- [Input]
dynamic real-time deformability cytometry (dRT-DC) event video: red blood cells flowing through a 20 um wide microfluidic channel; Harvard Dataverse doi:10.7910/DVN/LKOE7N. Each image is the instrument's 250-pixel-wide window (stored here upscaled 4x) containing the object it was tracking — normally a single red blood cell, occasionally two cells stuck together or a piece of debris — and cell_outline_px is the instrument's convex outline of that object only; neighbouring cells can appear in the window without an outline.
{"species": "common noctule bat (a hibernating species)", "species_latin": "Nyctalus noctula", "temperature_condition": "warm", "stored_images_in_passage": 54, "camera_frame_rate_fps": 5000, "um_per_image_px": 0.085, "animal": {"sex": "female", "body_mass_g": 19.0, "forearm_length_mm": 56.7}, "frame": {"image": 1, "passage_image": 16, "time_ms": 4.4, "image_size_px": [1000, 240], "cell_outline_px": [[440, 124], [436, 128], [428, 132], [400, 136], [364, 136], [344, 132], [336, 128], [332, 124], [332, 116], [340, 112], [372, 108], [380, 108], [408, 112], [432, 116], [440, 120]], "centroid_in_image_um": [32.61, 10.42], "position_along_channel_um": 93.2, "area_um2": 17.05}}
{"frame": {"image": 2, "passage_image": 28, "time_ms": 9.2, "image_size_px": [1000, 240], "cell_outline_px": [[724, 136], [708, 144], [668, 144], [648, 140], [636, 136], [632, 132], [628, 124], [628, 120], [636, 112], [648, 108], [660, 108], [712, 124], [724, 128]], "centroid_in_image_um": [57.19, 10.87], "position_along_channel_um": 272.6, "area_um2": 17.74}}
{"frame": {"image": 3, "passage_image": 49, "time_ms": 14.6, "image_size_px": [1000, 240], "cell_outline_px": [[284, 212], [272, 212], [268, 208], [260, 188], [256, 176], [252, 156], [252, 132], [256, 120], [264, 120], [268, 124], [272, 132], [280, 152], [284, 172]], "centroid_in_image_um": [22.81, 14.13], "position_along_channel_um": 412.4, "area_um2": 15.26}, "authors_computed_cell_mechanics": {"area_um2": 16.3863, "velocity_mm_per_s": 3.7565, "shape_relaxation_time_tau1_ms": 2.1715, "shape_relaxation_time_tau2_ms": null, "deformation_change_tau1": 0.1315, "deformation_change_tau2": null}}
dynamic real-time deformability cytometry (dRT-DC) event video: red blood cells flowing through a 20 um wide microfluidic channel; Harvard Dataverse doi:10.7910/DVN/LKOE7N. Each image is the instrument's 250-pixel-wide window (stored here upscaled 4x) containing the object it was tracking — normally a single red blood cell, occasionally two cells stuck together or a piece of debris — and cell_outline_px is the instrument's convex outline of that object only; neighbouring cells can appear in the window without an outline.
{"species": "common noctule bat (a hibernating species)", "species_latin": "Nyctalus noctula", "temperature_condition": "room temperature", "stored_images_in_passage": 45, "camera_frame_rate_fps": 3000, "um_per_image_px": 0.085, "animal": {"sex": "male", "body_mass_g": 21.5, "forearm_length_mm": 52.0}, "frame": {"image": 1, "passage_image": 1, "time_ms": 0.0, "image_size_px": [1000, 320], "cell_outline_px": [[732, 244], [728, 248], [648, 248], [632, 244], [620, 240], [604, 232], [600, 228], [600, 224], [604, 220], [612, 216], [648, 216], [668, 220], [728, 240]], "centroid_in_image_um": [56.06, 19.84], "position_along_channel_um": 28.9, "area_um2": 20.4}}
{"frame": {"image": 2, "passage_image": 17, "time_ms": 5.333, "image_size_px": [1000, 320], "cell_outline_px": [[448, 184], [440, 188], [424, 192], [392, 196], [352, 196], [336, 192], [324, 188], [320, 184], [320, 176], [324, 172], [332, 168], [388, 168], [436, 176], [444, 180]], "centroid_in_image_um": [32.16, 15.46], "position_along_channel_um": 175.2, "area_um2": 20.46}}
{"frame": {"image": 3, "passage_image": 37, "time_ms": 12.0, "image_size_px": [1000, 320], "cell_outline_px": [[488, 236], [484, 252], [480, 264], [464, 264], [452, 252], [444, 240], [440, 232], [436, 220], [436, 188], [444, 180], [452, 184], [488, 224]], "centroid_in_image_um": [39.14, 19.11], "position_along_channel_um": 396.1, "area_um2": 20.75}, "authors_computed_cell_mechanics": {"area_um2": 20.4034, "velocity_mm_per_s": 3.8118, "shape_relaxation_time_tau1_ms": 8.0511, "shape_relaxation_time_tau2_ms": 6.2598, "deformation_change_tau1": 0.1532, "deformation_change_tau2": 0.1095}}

- [What is required]
Copy out the whole listing exactly; please set it all down.

- [Expected answer]
dynamic real-time deformability cytometry (dRT-DC) event video: red blood cells flowing through a 20 um wide microfluidic channel; Harvard Dataverse doi:10.7910/DVN/LKOE7N. Each image is the instrument's 250-pixel-wide window (stored here upscaled 4x) containing the object it was tracking — normally a single red blood cell, occasionally two cells stuck together or a piece of debris — and cell_outline_px is the instrument's convex outline of that object only; neighbouring cells can appear in the window without an outline.
{"species": "common noctule bat (a hibernating species)", "species_latin": "Nyctalus noctula", "temperature_condition": "warm", "stored_images_in_passage": 54, "camera_frame_rate_fps": 5000, "um_per_image_px": 0.085, "animal": {"sex": "female", "body_mass_g": 19.0, "forearm_length_mm": 56.7}, "frame": {"image": 1, "passage_image": 16, "time_ms": 4.4, "image_size_px": [1000, 240], "cell_outline_px": [[440, 124], [436, 128], [428, 132], [400, 136], [364, 136], [344, 132], [336, 128], [332, 124], [332, 116], [340, 112], [372, 108], [380, 108], [408, 112], [432, 116], [440, 120]], "centroid_in_image_um": [32.61, 10.42], "position_along_channel_um": 93.2, "area_um2": 17.05}}
{"frame": {"image": 2, "passage_image": 28, "time_ms": 9.2, "image_size_px": [1000, 240], "cell_outline_px": [[724, 136], [708, 144], [668, 144], [648, 140], [636, 136], [632, 132], [628, 124], [628, 120], [636, 112], [648, 108], [660, 108], [712, 124], [724, 128]], "centroid_in_image_um": [57.19, 10.87], "position_along_channel_um": 272.6, "area_um2": 17.74}}
{"frame": {"image": 3, "passage_image": 49, "time_ms": 14.6, "image_size_px": [1000, 240], "cell_outline_px": [[284, 212], [272, 212], [268, 208], [260, 188], [256, 176], [252, 156], [252, 132], [256, 120], [264, 120], [268, 124], [272, 132], [280, 152], [284, 172]], "centroid_in_image_um": [22.81, 14.13], "position_along_channel_um": 412.4, "area_um2": 15.26}, "authors_computed_cell_mechanics": {"area_um2": 16.3863, "velocity_mm_per_s": 3.7565, "shape_relaxation_time_tau1_ms": 2.1715, "shape_relaxation_time_tau2_ms": null, "deformation_change_tau1": 0.1315, "deformation_change_tau2": null}}
dynamic real-time deformability cytometry (dRT-DC) event video: red blood cells flowing through a 20 um wide microfluidic channel; Harvard Dataverse doi:10.7910/DVN/LKOE7N. Each image is the instrument's 250-pixel-wide window (stored here upscaled 4x) containing the object it was tracking — normally a single red blood cell, occasionally two cells stuck together or a piece of debris — and cell_outline_px is the instrument's convex outline of that object only; neighbouring cells can appear in the window without an outline.
{"species": "common noctule bat (a hibernating species)", "species_latin": "Nyctalus noctula", "temperature_condition": "room temperature", "stored_images_in_passage": 45, "camera_frame_rate_fps": 3000, "um_per_image_px": 0.085, "animal": {"sex": "male", "body_mass_g": 21.5, "forearm_length_mm": 52.0}, "frame": {"image": 1, "passage_image": 1, "time_ms": 0.0, "image_size_px": [1000, 320], "cell_outline_px": [[732, 244], [728, 248], [648, 248], [632, 244], [620, 240], [604, 232], [600, 228], [600, 224], [604, 220], [612, 216], [648, 216], [668, 220], [728, 240]], "centroid_in_image_um": [56.06, 19.84], "position_along_channel_um": 28.9, "area_um2": 20.4}}
{"frame": {"image": 2, "passage_image": 17, "time_ms": 5.333, "image_size_px": [1000, 320], "cell_outline_px": [[448, 184], [440, 188], [424, 192], [392, 196], [352, 196], [336, 192], [324, 188], [320, 184], [320, 176], [324, 172], [332, 168], [388, 168], [436, 176], [444, 180]], "centroid_in_image_um": [32.16, 15.46], "position_along_channel_um": 175.2, "area_um2": 20.46}}
{"frame": {"image": 3, "passage_image": 37, "time_ms": 12.0, "image_size_px": [1000, 320], "cell_outline_px": [[488, 236], [484, 252], [480, 264], [464, 264], [452, 252], [444, 240], [440, 232], [436, 220], [436, 188], [444, 180], [452, 184], [488, 224]], "centroid_in_image_um": [39.14, 19.11], "position_along_channel_um": 396.1, "area_um2": 20.75}, "authors_computed_cell_mechanics": {"area_um2": 20.4034, "velocity_mm_per_s": 3.8118, "shape_relaxation_time_tau1_ms": 8.0511, "shape_relaxation_time_tau2_ms": 6.2598, "deformation_change_tau1": 0.1532, "deformation_change_tau2": 0.1095}}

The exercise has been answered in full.